É verdade que o especial de 90 anos da Folha teve o bom humor de publicar os ‘melhores’ ‘Erramos’ dos últimos anos (‘Chorei de tanto rir com o Cristo enforcado’, confessou uma leitora) e a coragem de explicar o apoio do jornal ao golpe militar e o alinhamento da ‘Folha da Tarde’ à repressão contra a luta armada. Trouxe também críticas duras feitas pelos ex-ombudsmans. Mas foram apenas notas dissonantes.

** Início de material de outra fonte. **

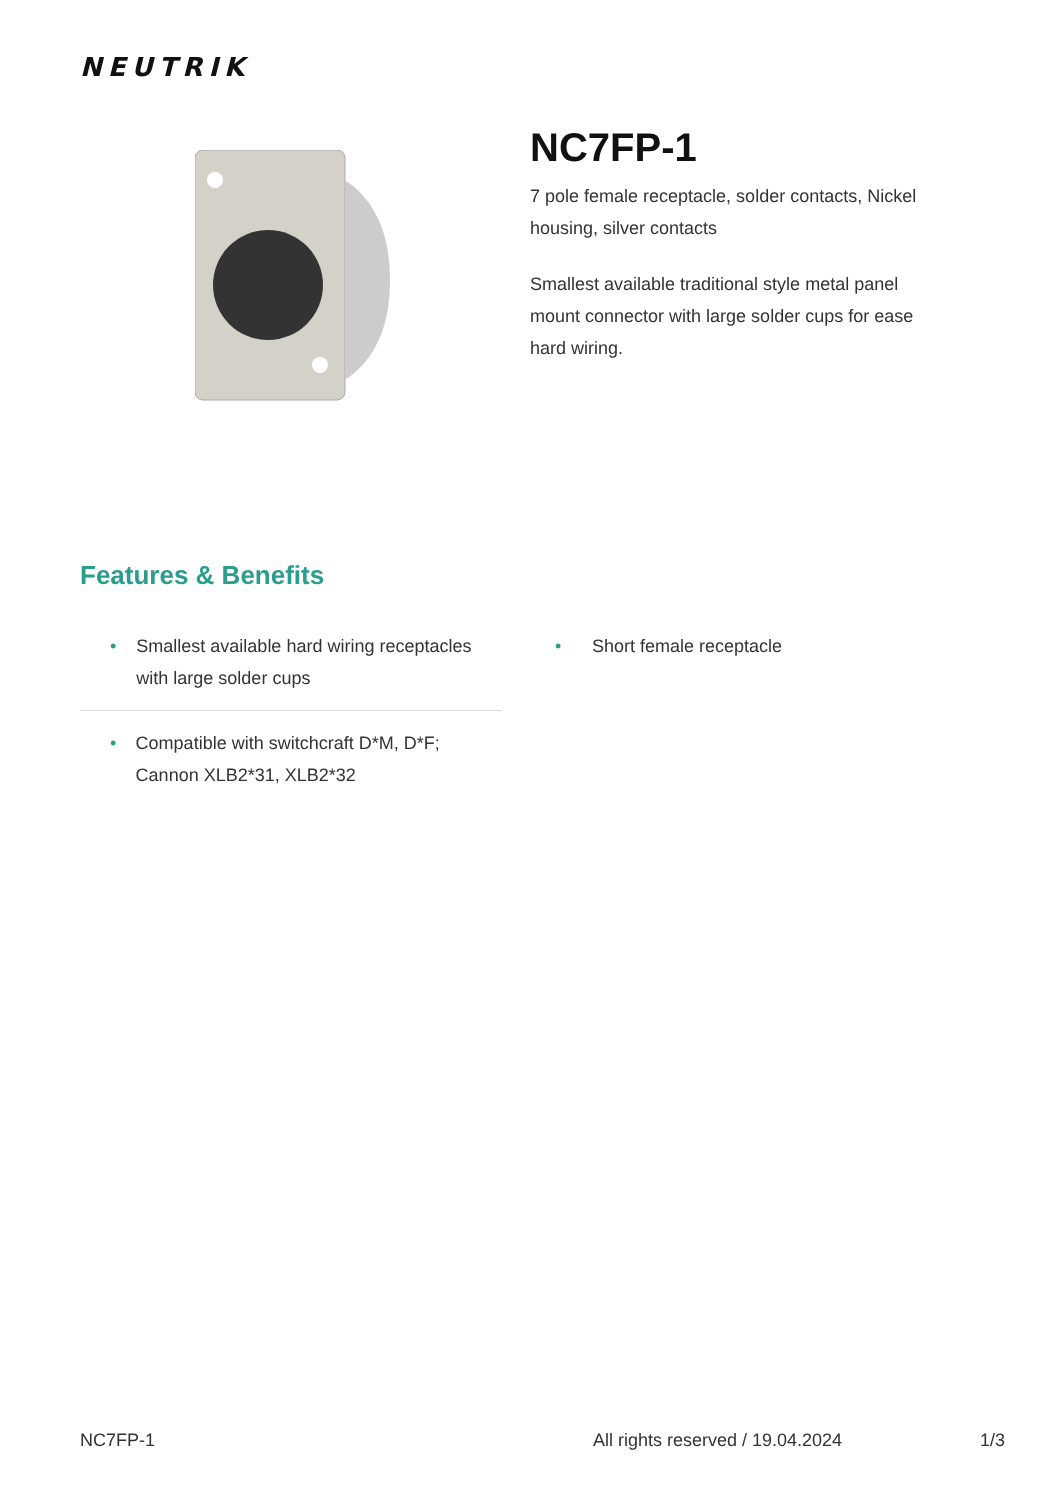NEUTRIK
NC7FP-1
7 pole female receptacle, solder contacts, Nickel housing, silver contacts
Smallest available traditional style metal panel mount connector with large solder cups for ease hard wiring.
Features & Benefits
• Smallest available hard wiring receptacles with large solder cups
• Compatible with switchcraft D*M, D*F; Cannon XLB2*31, XLB2*32
• Short female receptacle
NC7FP-1 All rights reserved / 19.04.2024 1/3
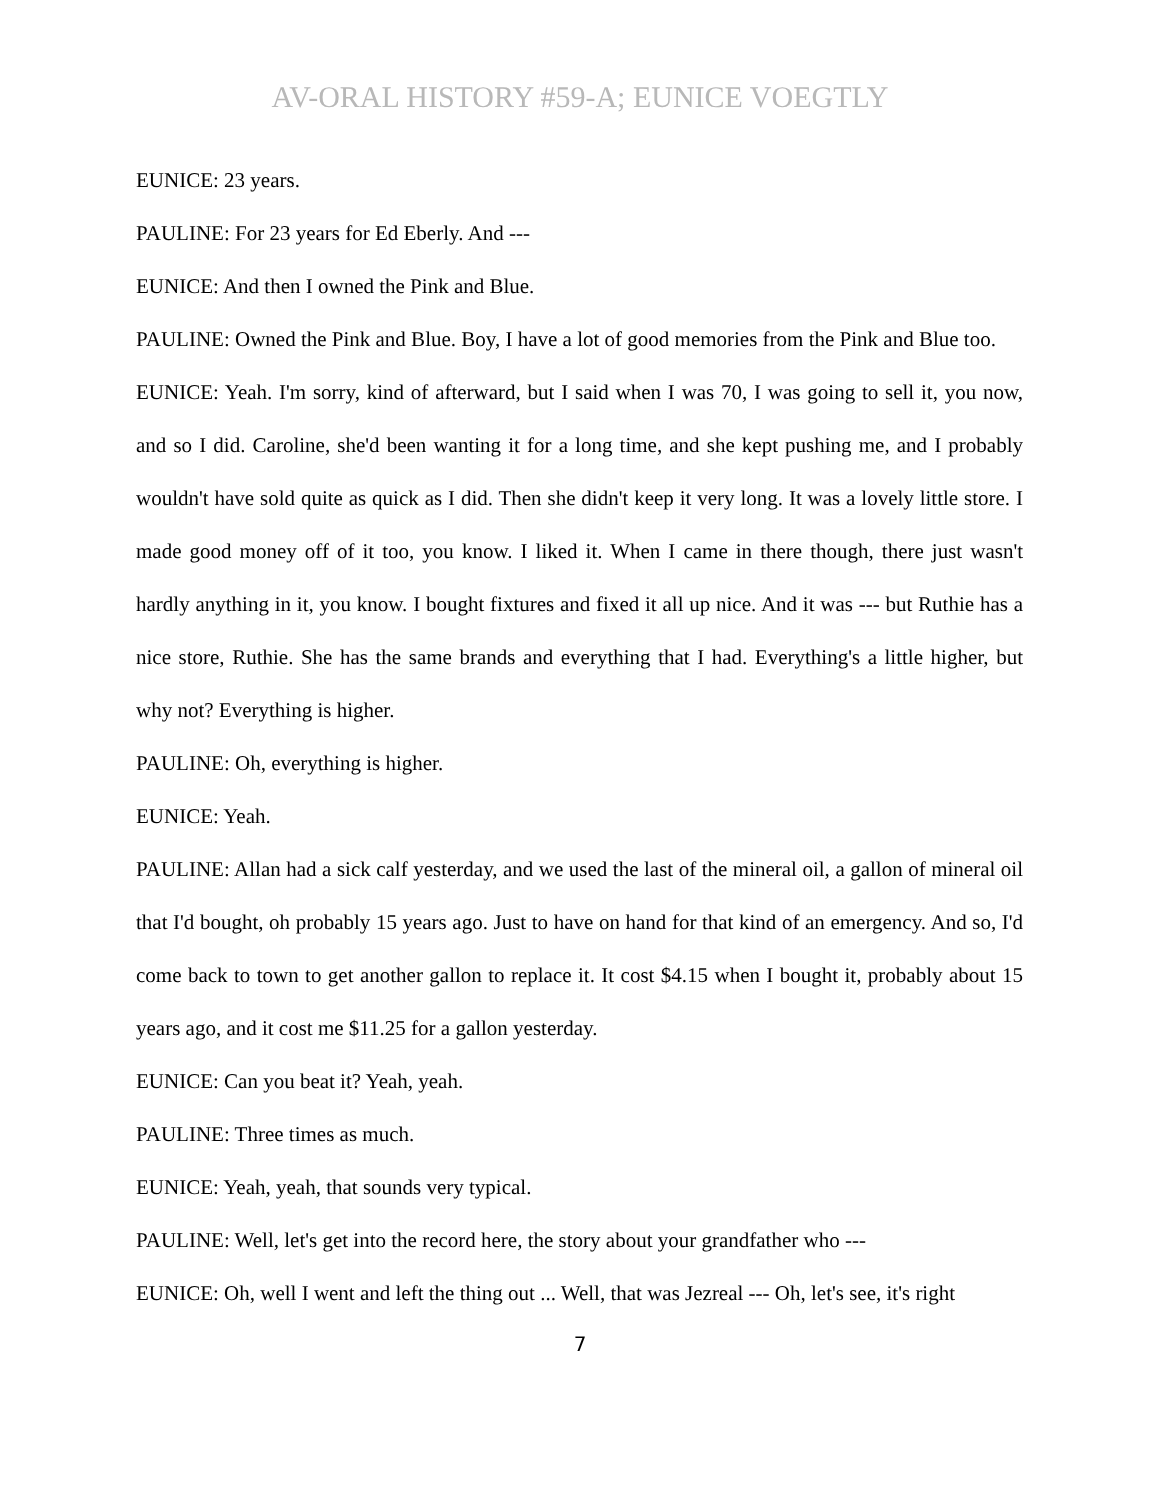AV-ORAL HISTORY #59-A; EUNICE VOEGTLY
EUNICE: 23 years.
PAULINE: For 23 years for Ed Eberly. And ---
EUNICE: And then I owned the Pink and Blue.
PAULINE: Owned the Pink and Blue. Boy, I have a lot of good memories from the Pink and Blue too.
EUNICE: Yeah. I'm sorry, kind of afterward, but I said when I was 70, I was going to sell it, you now, and so I did. Caroline, she'd been wanting it for a long time, and she kept pushing me, and I probably wouldn't have sold quite as quick as I did. Then she didn't keep it very long. It was a lovely little store. I made good money off of it too, you know. I liked it. When I came in there though, there just wasn't hardly anything in it, you know. I bought fixtures and fixed it all up nice. And it was --- but Ruthie has a nice store, Ruthie. She has the same brands and everything that I had. Everything's a little higher, but why not? Everything is higher.
PAULINE: Oh, everything is higher.
EUNICE: Yeah.
PAULINE: Allan had a sick calf yesterday, and we used the last of the mineral oil, a gallon of mineral oil that I'd bought, oh probably 15 years ago. Just to have on hand for that kind of an emergency. And so, I'd come back to town to get another gallon to replace it. It cost $4.15 when I bought it, probably about 15 years ago, and it cost me $11.25 for a gallon yesterday.
EUNICE: Can you beat it? Yeah, yeah.
PAULINE: Three times as much.
EUNICE: Yeah, yeah, that sounds very typical.
PAULINE: Well, let's get into the record here, the story about your grandfather who ---
EUNICE: Oh, well I went and left the thing out ... Well, that was Jezreal --- Oh, let's see, it's right
7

Talvez a crise de identidade por que passam os impressos em todo o mundo -a toda hora colocados ao lado do mico-leão-dourado como espécime em risco de extinção- tenha levado a Folha a esse momento de orgulho exacerbado.

Se é verdade que a Folha conseguiu com seu ‘balaio de gatos’ (pluralidade de opiniões) vencer ‘vários tigres’ (concorrentes), expressões usadas na efeméride de 60 anos, o problema é que novos desafios surgiram.

Como diferenciar-se nesse mar de informações? O que fazer para atrair a atenção dos que nasceram com o computador em casa e mal sabem manusear um jornal? Como satisfazer leitores dispersos em nichos de interesses? Qual a maneira de tornar atraente o debate dos assuntos de interesse público? De que forma identificar os movimentos de transformação social realmente importantes? Como manter-se um polo de experiências inovadoras?

Numa festa imodesta como esta, vamos homenagear as qualidades do jornal, mas lembrar que estamos todos longe do jornal que sonhamos.

De presente mesmo, o leitor ganhou todo o acervo da Folha digitalizado. Fácil de usar, extremamente útil e, por enquanto, de graça (acervo.folha.com.br).

Por motivo de saúde, não pude escrever nas últimas semanas nem responder aos leitores. Peço desculpas pela ausência.’